(Beginning of Source information)
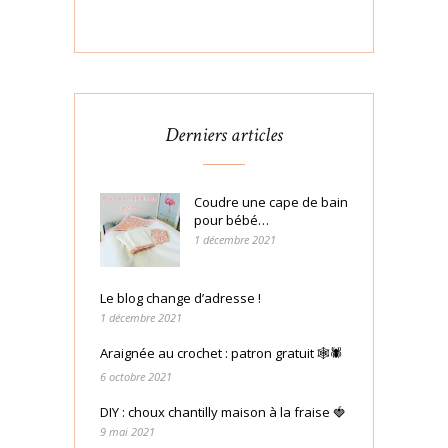
Derniers articles
Coudre une cape de bain
pour bébé…
1 décembre 2021
Le blog change d’adresse !
1 décembre 2021
Araignée au crochet : patron gratuit 🕸🕷
6 octobre 2021
DIY : choux chantilly maison à la fraise 🍓
9 mai 2021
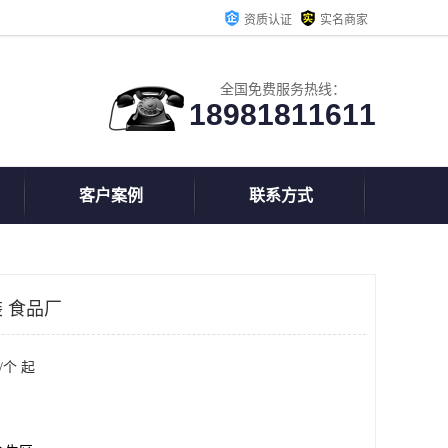
资质认证
实名商家
全国免费服务热线：
18981811611
客户案例
联系方式
 食品厂
/个 起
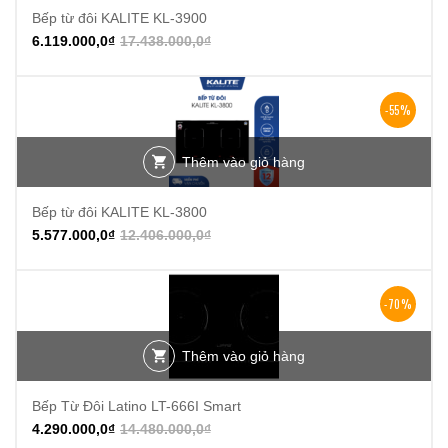
Bếp từ đôi KALITE KL-3900
6.119.000,0
₫
17.438.000,0
₫
-55%
Thêm vào giỏ hàng
Bếp từ đôi KALITE KL-3800
5.577.000,0
₫
12.406.000,0
₫
-70%
Thêm vào giỏ hàng
Bếp Từ Đôi Latino LT-666I Smart
4.290.000,0
₫
14.480.000,0
₫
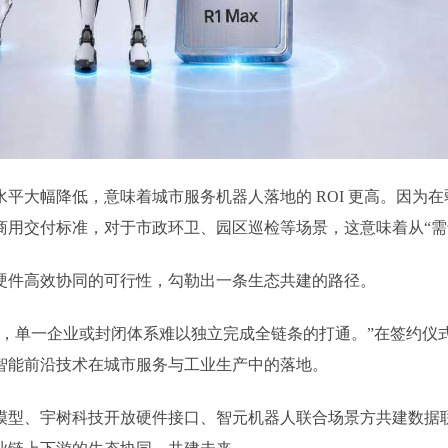
平大幅降低，意味着城市服务机器人落地的 ROI 更高。因为
用交付标准，对于市政环卫、园区巡检等场景，这意味着从“需专
硬件高效协同的可行性，勾勒出一条生态共建的路径。
，单一企业或封闭体系难以独立完成全链条的打通。”在签约仪
智能前沿技术在城市服务与工业生产中的落地。
础模型、宇树科技开放硬件接口、智元机器人联合场景方共建数据联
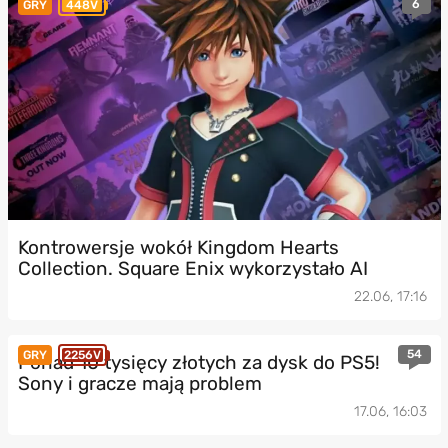
6
GRY
448V
Kontrowersje wokół Kingdom Hearts
Collection. Square Enix wykorzystało AI
22.06, 17:16
54
GRY
2256V
Ponad 10 tysięcy złotych za dysk do PS5!
Sony i gracze mają problem
17.06, 16:03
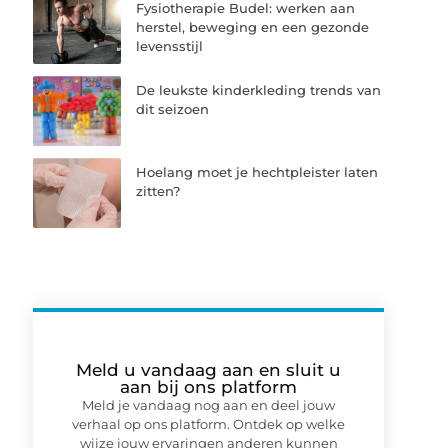
Fysiotherapie Budel: werken aan
herstel, beweging en een gezonde
levensstijl
De leukste kinderkleding trends van
dit seizoen
Hoelang moet je hechtpleister laten
zitten?
Meld u vandaag aan en sluit u
aan bij ons platform
Meld je vandaag nog aan en deel jouw
verhaal op ons platform. Ontdek op welke
wijze jouw ervaringen anderen kunnen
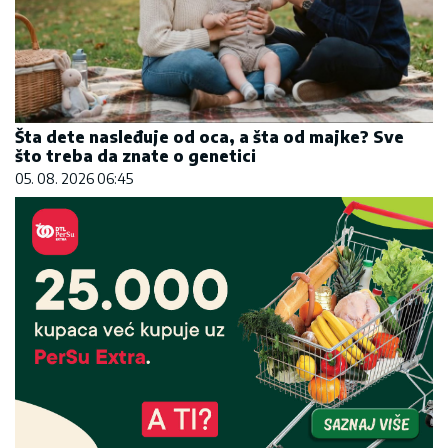
Šta dete nasleđuje od oca, a šta od majke? Sve
što treba da znate o genetici
05. 08. 2026 06:45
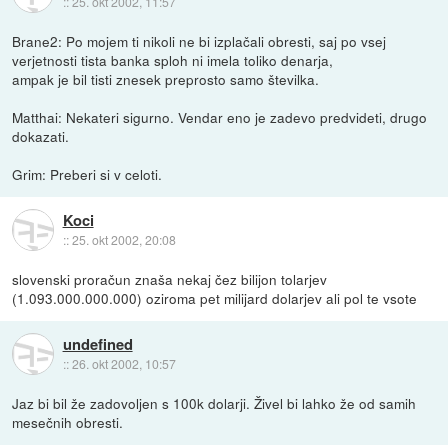
::
25. okt 2002, 11:57
Brane2: Po mojem ti nikoli ne bi izplačali obresti, saj po vsej
verjetnosti tista banka sploh ni imela toliko denarja,
ampak je bil tisti znesek preprosto samo številka.
Matthai: Nekateri sigurno. Vendar eno je zadevo predvideti, drugo
dokazati.
Grim: Preberi si v celoti.
Koci
::
25. okt 2002, 20:08
slovenski proračun znaša nekaj čez bilijon tolarjev
(1.093.000.000.000) oziroma pet milijard dolarjev ali pol te vsote
undefined
::
26. okt 2002, 10:57
Jaz bi bil že zadovoljen s 100k dolarji. Živel bi lahko že od samih
mesečnih obresti.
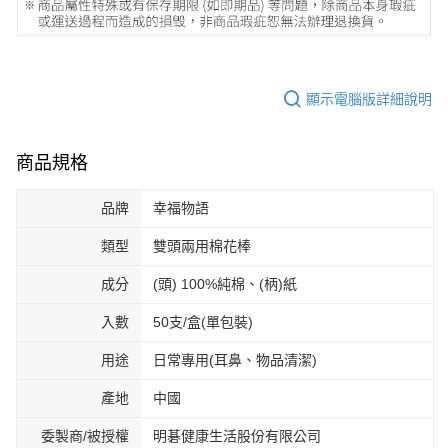
顯示電腦版詳細說明
商品規格
品牌
幸福物語
類型
雙頭兩用棉花棒
成分
(頭) 100%純棉、(柄)紙
入數
50支/盒(單包裝)
用途
日常專用(耳鼻、物品清潔)
產地
中國
委製商/被授權
明碁健康生活股份有限公司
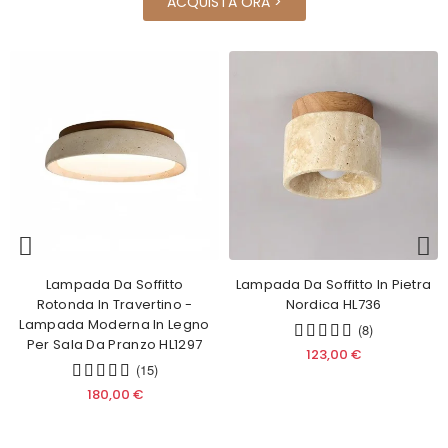
ACQUISTA ORA >
Lampada Da Soffitto
Lampada Da Soffitto In Pietra
Rotonda In Travertino -
Nordica HL736
Lampada Moderna In Legno
(8)
Per Sala Da Pranzo HL1297
123,00 €
(15)
180,00 €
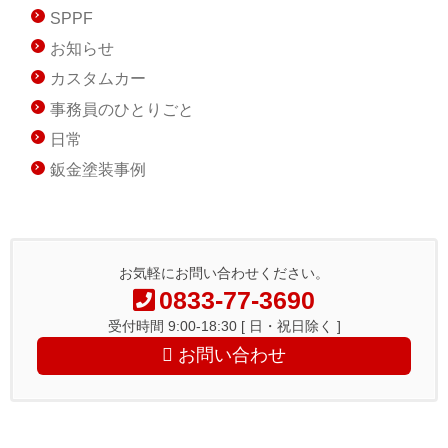
SPPF
お知らせ
カスタムカー
事務員のひとりごと
日常
鈑金塗装事例
お気軽にお問い合わせください。
0833-77-3690
受付時間 9:00-18:30 [ 日・祝日除く ]
お問い合わせ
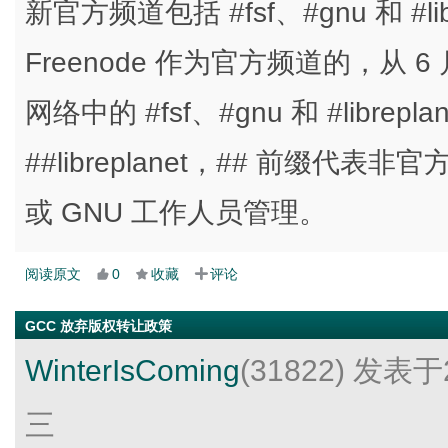
新官方频道包括 #fsf、#gnu 和 #lib
Freenode 作为官方频道的，从 6 月 
网络中的 #fsf、#gnu 和 #librepla
##libreplanet，## 前缀代
或 GNU 工作人员管理。
阅读原文
0
收藏
评论
GCC 放弃版权转让政策
WinterIsComing
(31822)
发表于2
三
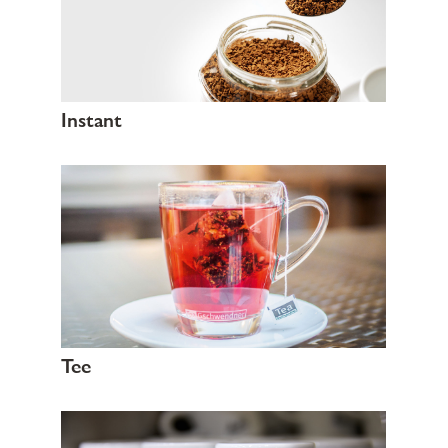
Instant
Tee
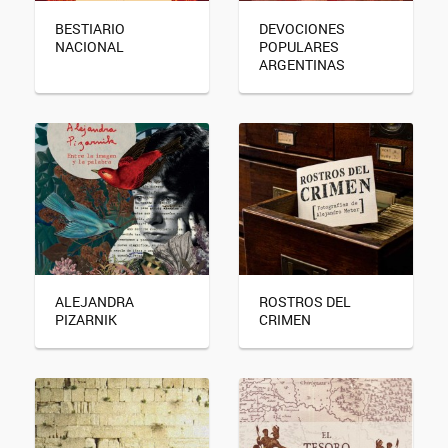
BESTIARIO
DEVOCIONES
NACIONAL
POPULARES
ARGENTINAS
ALEJANDRA
ROSTROS DEL
PIZARNIK
CRIMEN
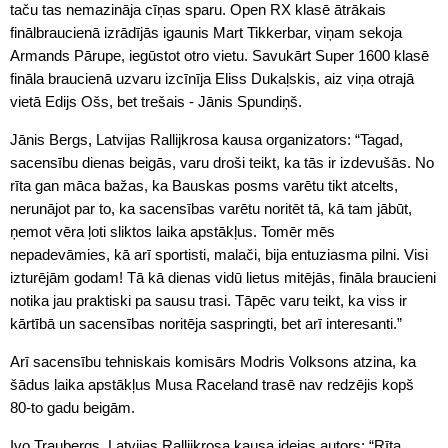
taču tas nemazināja cīņas sparu. Open RX klasē ātrākais
finālbraucienā izrādījās igaunis Mart Tikkerbar, viņam sekoja
Armands Pārupe, iegūstot otro vietu. Savukārt Super 1600 klasē
fināla braucienā uzvaru izcīnīja Eliss Dukaļskis, aiz viņa otrajā
vietā Edijs Ošs, bet trešais - Jānis Spundiņš.
Jānis Bergs, Latvijas Rallijkrosa kausa organizators: “Tagad,
sacensību dienas beigās, varu droši teikt, ka tās ir izdevušās. No
rīta gan māca bažas, ka Bauskas posms varētu tikt atcelts,
nerunājot par to, ka sacensības varētu noritēt tā, kā tam jābūt,
ņemot vēra ļoti sliktos laika apstākļus. Tomēr mēs
nepadevāmies, kā arī sportisti, malači, bija entuziasma pilni. Visi
izturējām godam! Tā kā dienas vidū lietus mitējās, fināla braucieni
notika jau praktiski pa sausu trasi. Tāpēc varu teikt, ka viss ir
kārtībā un sacensības noritēja saspringti, bet arī interesanti.”
Arī sacensību tehniskais komisārs Modris Volksons atzina, ka
šādus laika apstākļus Musa Raceland trasē nav redzējis kopš
80-to gadu beigām.
Ivo Traubergs, Latvijas Rallijkrosa kausa idejas autors: “Rīta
(End of Source information)
→ **What the exercise asks**:
Copy every line of text in the data above word for word, leaving out the pictures.

→ **Response to the exercise**:
Derniers articles
Coudre une cape de bain
pour bébé…
1 décembre 2021
Le blog change d’adresse !
1 décembre 2021
Araignée au crochet : patron gratuit 🕸🕷
6 octobre 2021
DIY : choux chantilly maison à la fraise 🍓
9 mai 2021
资质认证
实名商家
全国免费服务热线：
18981811611
客户案例
联系方式
 食品厂
/个 起
Bếp từ đôi KALITE KL-3900
6.119.000,0
₫
17.438.000,0
₫
-55%
Thêm vào giỏ hàng
Bếp từ đôi KALITE KL-3800
5.577.000,0
₫
12.406.000,0
₫
-70%
Thêm vào giỏ hàng
Bếp Từ Đôi Latino LT-666I Smart
4.290.000,0
₫
14.480.000,0
₫
平大幅降低，意味着城市服务机器人落地的 ROI 更高。因为
用交付标准，对于市政环卫、园区巡检等场景，这意味着从“需专
硬件高效协同的可行性，勾勒出一条生态共建的路径。
，单一企业或封闭体系难以独立完成全链条的打通。”在签约仪
智能前沿技术在城市服务与工业生产中的落地。
础模型、宇树科技开放硬件接口、智元机器人联合场景方共建数据联
6
GRY
448V
Kontrowersje wokół Kingdom Hearts
Collection. Square Enix wykorzystało AI
22.06, 17:16
54
GRY
2256V
Ponad 10 tysięcy złotych za dysk do PS5!
Sony i gracze mają problem
17.06, 16:03
Fysiotherapie Budel: werken aan
herstel, beweging en een gezonde
levensstijl
De leukste kinderkleding trends van
dit seizoen
Hoelang moet je hechtpleister laten
zitten?
Meld u vandaag aan en sluit u
aan bij ons platform
Meld je vandaag nog aan en deel jouw
verhaal op ons platform. Ontdek op welke
wijze jouw ervaringen anderen kunnen
Šta dete nasleđuje od oca, a šta od majke? Sve
što treba da znate o genetici
05. 08. 2026 06:45
::
25. okt 2002, 11:57
Brane2: Po mojem ti nikoli ne bi izplačali obresti, saj po vsej
verjetnosti tista banka sploh ni imela toliko denarja,
ampak je bil tisti znesek preprosto samo številka.
Matthai: Nekateri sigurno. Vendar eno je zadevo predvideti, drugo
dokazati.
Grim: Preberi si v celoti.
Koci
::
25. okt 2002, 20:08
slovenski proračun znaša nekaj čez bilijon tolarjev
(1.093.000.000.000) oziroma pet milijard dolarjev ali pol te vsote
undefined
::
26. okt 2002, 10:57
Jaz bi bil že zadovoljen s 100k dolarji. Živel bi lahko že od samih
mesečnih obresti.
顯示電腦版詳細說明
商品規格
品牌
幸福物語
類型
雙頭兩用棉花棒
成分
(頭) 100%純棉、(柄)紙
入數
50支/盒(單包裝)
用途
日常專用(耳鼻、物品清潔)
產地
中國
委製商/被授權
明碁健康生活股份有限公司
ACQUISTA ORA >
Lampada Da Soffitto
Lampada Da Soffitto In Pietra
Rotonda In Travertino -
Nordica HL736
Lampada Moderna In Legno
(8)
Per Sala Da Pranzo HL1297
123,00 €
(15)
180,00 €
SPPF
お知らせ
カスタムカー
事務員のひとりごと
日常
鈑金塗装事例
お気軽にお問い合わせください。
0833-77-3690
受付時間 9:00-18:30 [ 日・祝日除く ]
お問い合わせ
新官方频道包括 #fsf、#gnu 和 #lib
Freenode 作为官方频道的，从 6 月 
网络中的 #fsf、#gnu 和 #librepla
##libreplanet，## 前缀代
或 GNU 工作人员管理。
阅读原文
0
收藏
评论
GCC 放弃版权转让政策
WinterIsComing
(31822)
发表于2
三
Instant
Tee
BESTIARIO
DEVOCIONES
NACIONAL
POPULARES
ARGENTINAS
ALEJANDRA
ROSTROS DEL
PIZARNIK
CRIMEN
taču tas nemazināja cīņas sparu. Open RX klasē ātrākais
finālbraucienā izrādījās igaunis Mart Tikkerbar, viņam sekoja
Armands Pārupe, iegūstot otro vietu. Savukārt Super 1600 klasē
fināla braucienā uzvaru izcīnīja Eliss Dukaļskis, aiz viņa otrajā
vietā Edijs Ošs, bet trešais - Jānis Spundiņš.
Jānis Bergs, Latvijas Rallijkrosa kausa organizators: “Tagad,
sacensību dienas beigās, varu droši teikt, ka tās ir izdevušās. No
rīta gan māca bažas, ka Bauskas posms varētu tikt atcelts,
nerunājot par to, ka sacensības varētu noritēt tā, kā tam jābūt,
ņemot vēra ļoti sliktos laika apstākļus. Tomēr mēs
nepadevāmies, kā arī sportisti, malači, bija entuziasma pilni. Visi
izturējām godam! Tā kā dienas vidū lietus mitējās, fināla braucieni
notika jau praktiski pa sausu trasi. Tāpēc varu teikt, ka viss ir
kārtībā un sacensības noritēja saspringti, bet arī interesanti.”
Arī sacensību tehniskais komisārs Modris Volksons atzina, ka
šādus laika apstākļus Musa Raceland trasē nav redzējis kopš
80-to gadu beigām.
Ivo Traubergs, Latvijas Rallijkrosa kausa idejas autors: “Rīta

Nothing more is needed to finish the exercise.